14 May 2013

Materialism over what ever love is

A few years ago, I saw a commercial for a car company. If I remember right, it starts with a beautiful, statuesque woman coming out of building -her apartment maybe- dressed to the nines. Followed closely behind is a sort nebbish man. The camera follows the woman who stops at the curb, awaiting her gentleman to open the car door for her. It's nice car, some sort of luxury one. A car, maybe, that this stylish woman belongs in -at least in her mind. 

When nothing happens, the guy does not open the door for her, she looks to her left and notices that he has gone to another car that is parked behind the nicer one. Yes, the car the man is driving is not a luxury one, or a new one or as nice as the one parked in front of him. 

While it was a car commercial, the real gist of the ad was if you don't drive this car, then don't expect to date a stylish, beautiful, statutesque woman. And it bothered me, because while some just saw -perhaps- a funny car ad, what I saw was something else: the continued psychology of advertising that puts material objects first in any persons mind; the idea that if you have the nice phone, the great looking car, the most trendiest of clothes, that you'll be accepted into whatever version of the world you think is important.

Now take this ad

There is something wrong with the narrative of this three and half minute story. 

It seems Marco wants to take the next step in his relationship by giving his girlfriend a key to his loft. No problem there. But as soon as she sees it (btw, is this the first time she's ever been there? How long have they been dating, 6 months, a year, a week?), she seems disappointed. He still stuck, as the story implies, in bachelor mode. And instead of talking about it, she leaves in the middle of the night after the implication they had sex. Again, I ask, how long have they been dating? Because her slipping out before dawn seems to imply they are just still "feeling each other out mode." 

As the door closes, Marco looks around his place and thinks (for the first time), hey maybe I need to spruce up the place because my girlfriends implied silence says I'm a loser. 

So, we're off to the furniture store to buy some high-end stuff. JVB Interiors is their name, and according to the Youtube description, designer Damien Beck says "I believe an environment of beauty and style, from clothes to music to architecture to furnishings all contribute to the experience of a deeper, more rich experience for a couple in love."

Okay, a little too hipster, but I'll give him that. 

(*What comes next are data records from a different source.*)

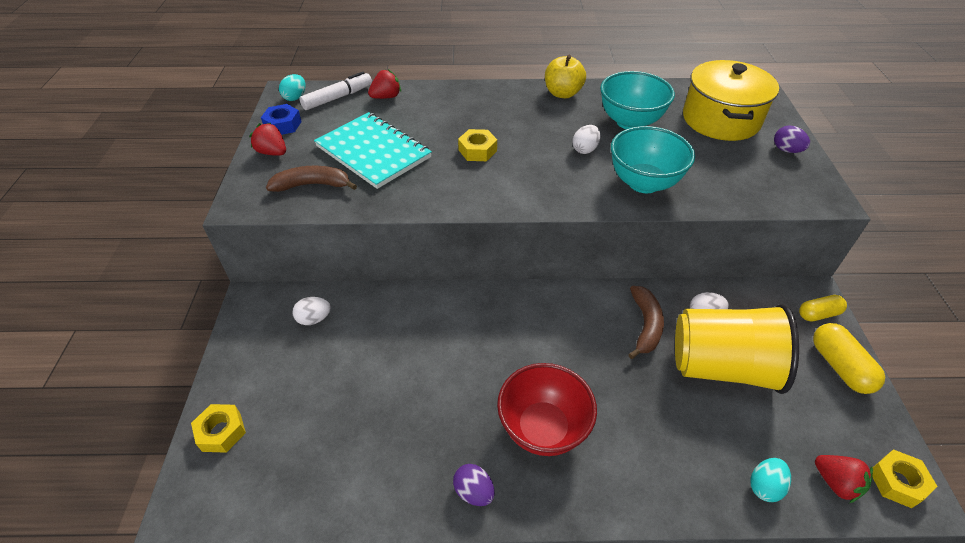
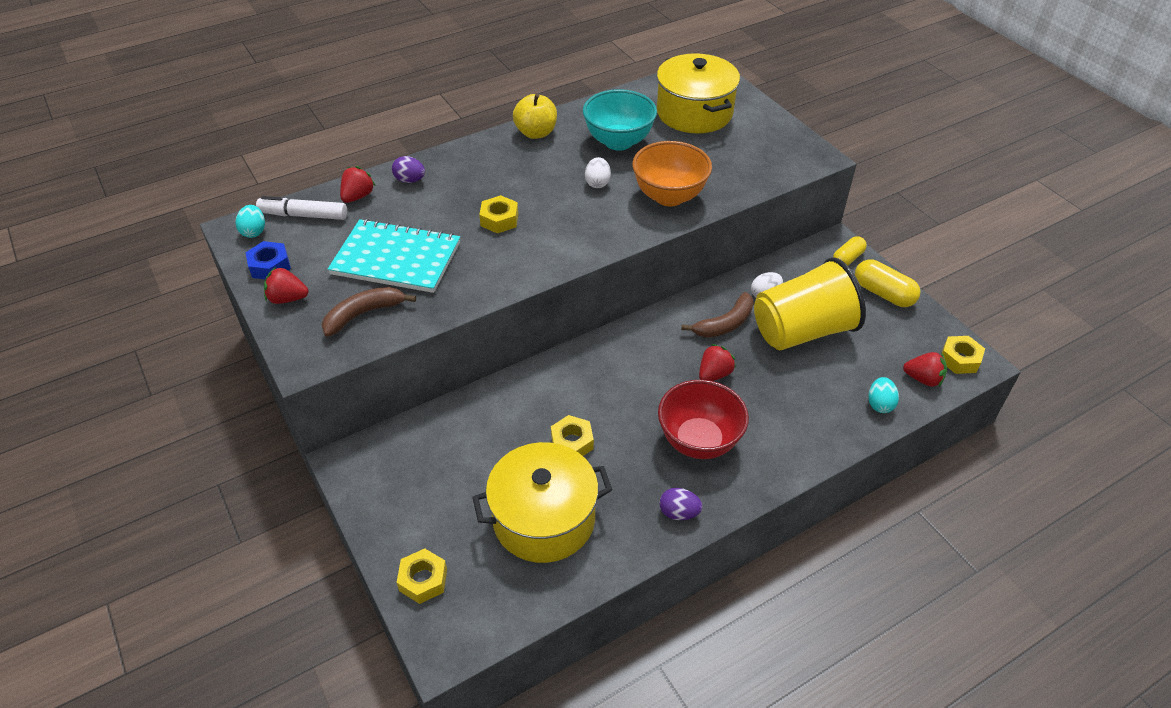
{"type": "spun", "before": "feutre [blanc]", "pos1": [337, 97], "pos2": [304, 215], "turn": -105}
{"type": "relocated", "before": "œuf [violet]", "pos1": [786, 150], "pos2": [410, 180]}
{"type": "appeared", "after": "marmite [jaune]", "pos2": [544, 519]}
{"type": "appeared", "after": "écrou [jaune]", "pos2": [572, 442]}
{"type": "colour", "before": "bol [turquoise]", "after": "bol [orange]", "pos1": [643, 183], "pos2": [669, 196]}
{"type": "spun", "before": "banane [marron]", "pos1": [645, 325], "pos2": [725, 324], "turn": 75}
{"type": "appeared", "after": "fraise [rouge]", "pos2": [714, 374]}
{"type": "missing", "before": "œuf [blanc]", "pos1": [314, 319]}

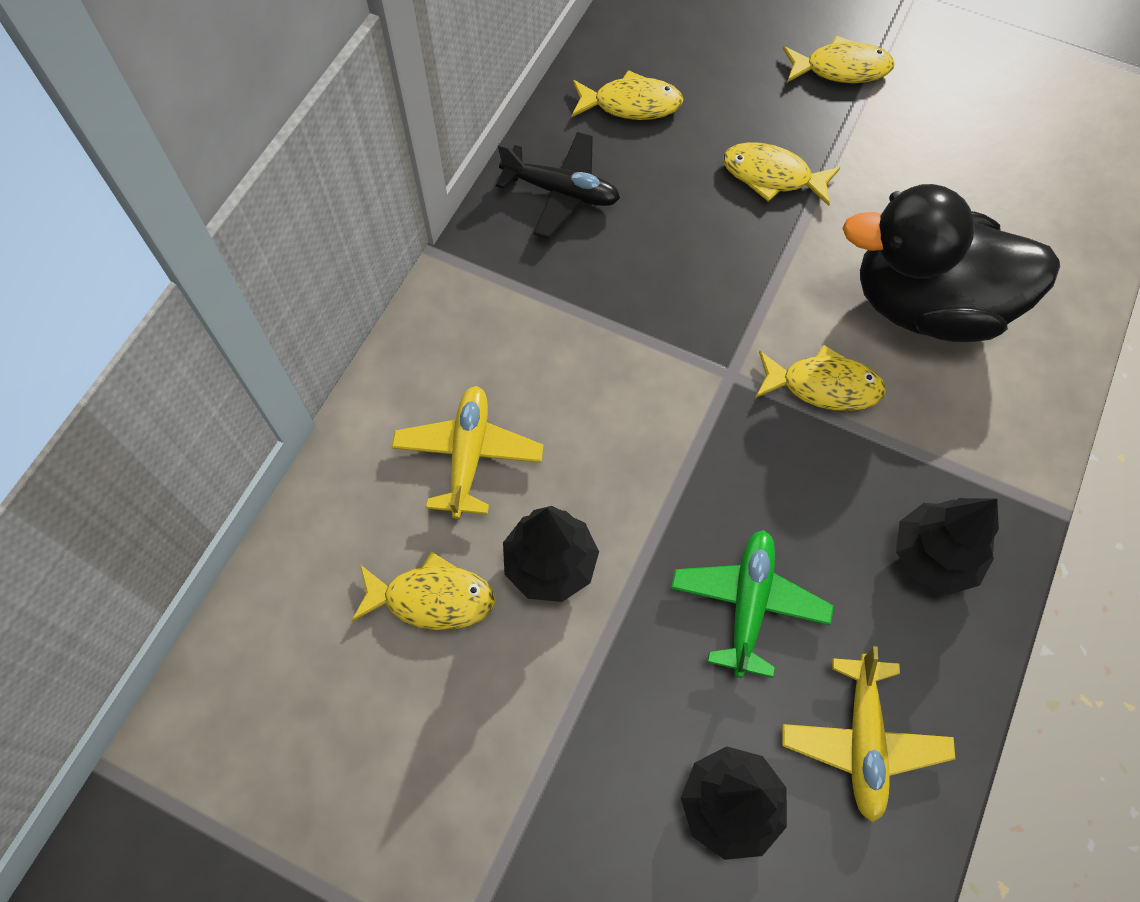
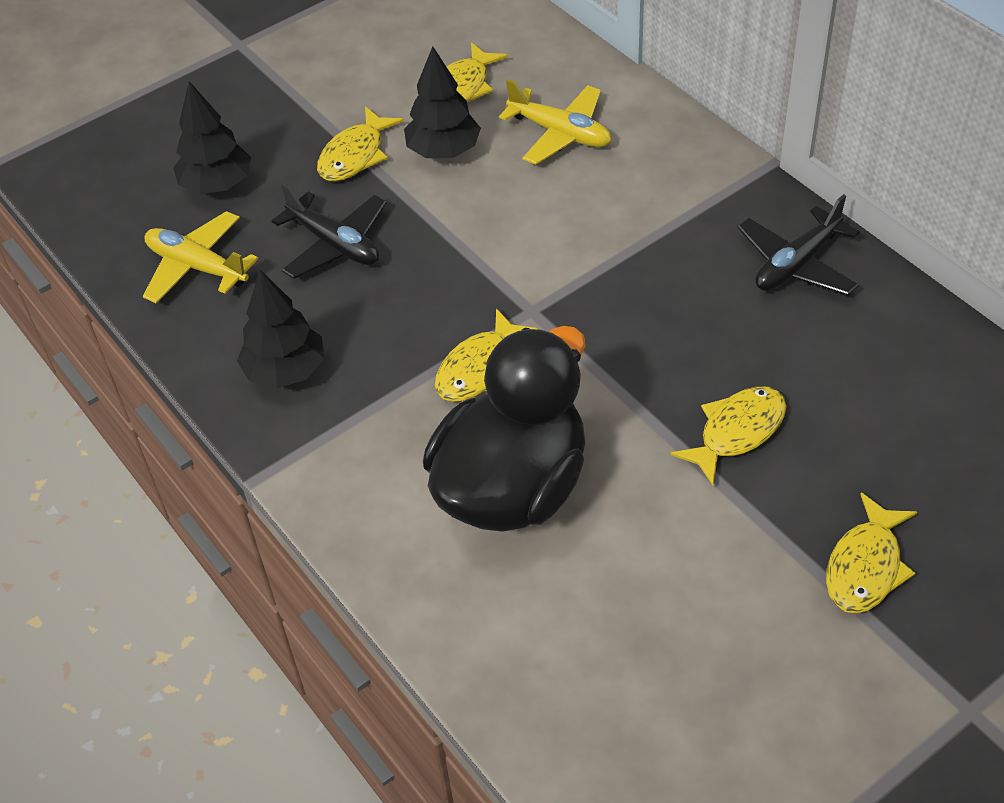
{"type": "colour", "before": "avion [vert]", "after": "avion [noir]", "pos1": [748, 604], "pos2": [335, 244]}
{"type": "relocated", "before": "poisson [jaune]", "pos1": [631, 104], "pos2": [355, 155]}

The description continues: "The short which highlights the tension between a westside girl, Grace, played by young Hollywood starlet Brianne Davis, (Jarhead, Prom Night), and her latin lover city boy, played by Daniel Gradias (Bunim Murray Productions). In just under three and a half minutes, the film pokes fun at Grace's reaction to the gritty rough and tumble, yet uber hip loft that Marco occupies, and the transformation that a home takes when a relationship moves to the next step, and when it finds the help of JVB designer Simon, played by Anand Desai-Barochia." 

Now one is also to assume that Marco must have money, as he lives in a loft (really, a loft? What is this, 1974?). After a quick trip to JVB, Marco has decked out his loft in thousands of dollars (and I mean a second mortgage on your house to pay for it all) worth of furniture, pictures and other "art." In what appears to be just happen in 24 hours. 

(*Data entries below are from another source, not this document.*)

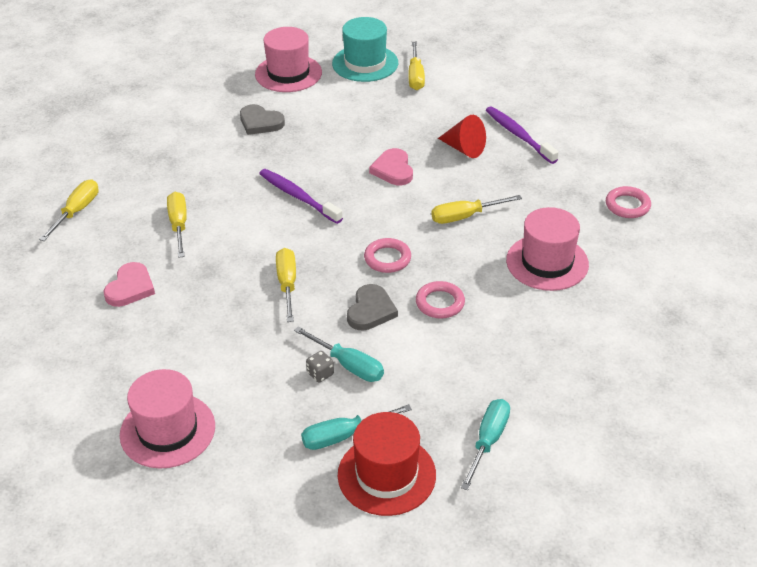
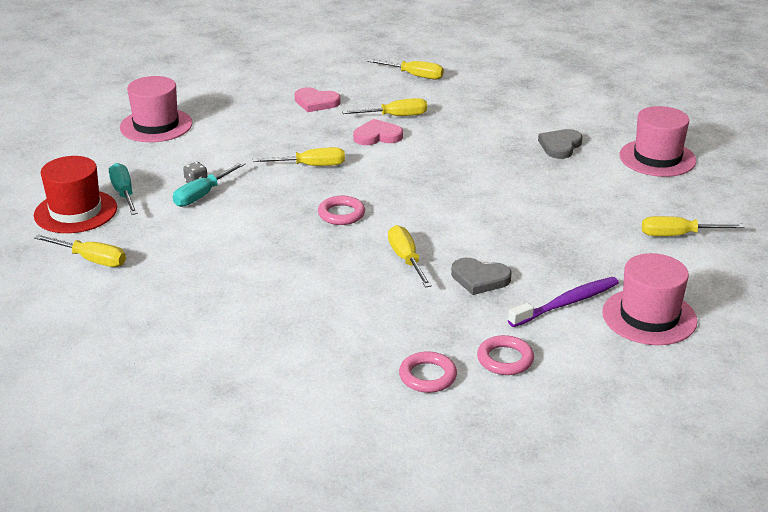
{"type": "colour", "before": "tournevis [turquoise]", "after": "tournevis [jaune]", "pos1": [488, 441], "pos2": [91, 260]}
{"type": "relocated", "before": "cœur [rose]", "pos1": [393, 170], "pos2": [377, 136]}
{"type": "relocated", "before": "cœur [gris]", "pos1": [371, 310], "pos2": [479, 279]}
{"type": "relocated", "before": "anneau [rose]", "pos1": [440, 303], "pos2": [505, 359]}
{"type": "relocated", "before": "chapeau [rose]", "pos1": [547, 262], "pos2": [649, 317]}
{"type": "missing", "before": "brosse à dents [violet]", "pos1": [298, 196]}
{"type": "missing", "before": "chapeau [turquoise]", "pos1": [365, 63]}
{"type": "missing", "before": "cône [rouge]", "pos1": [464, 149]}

Then we cut to Grace sitting on some stairs -her's or Marco's?- with a glass of white wine and dressed in a black evening gown. If she's at Marco's, where did the wine come from, and where did it go when the next shot has her in an elevator holding the key to Marco's apartment -it's also on a cue ball (how tacky she must be thinking). 

She also carries a frown on her face, like she's wrestling with something -world politics, the rising healthcare costs or why she does not hang with other one percenter's?

She opens the door to Marco's place and see all the expensive stuff and smiles. Yep,  her boy finally got her unspoken message, update you're place or I'm not dating you.  

This whole thing is about materialism and not about love. The unspoken -which seems to the problem with Grace and Marco's relationship- is that these objects, these pieces of furniture, those pictures that glass sculpture that looks like the T 1000 melting, is what makes a couple love each other. 

Marco is attractive -we get a few shirtless scenes- but he could do so much better than the bottle blond who puts that type of materialism over true love. The fact that she blond's her hair speaks volumes of how she values her self-worth. Maybe blond do have more fun, but sometimes it turns them into ugly people. 

Love is not about the exterior of a person, but what beats in the chest -the heart. Grace decided that love was about objects and Marco apparently is willing to spend the next 20 years paying off bill to furnish is loft so some girl with let him, you know, screw her.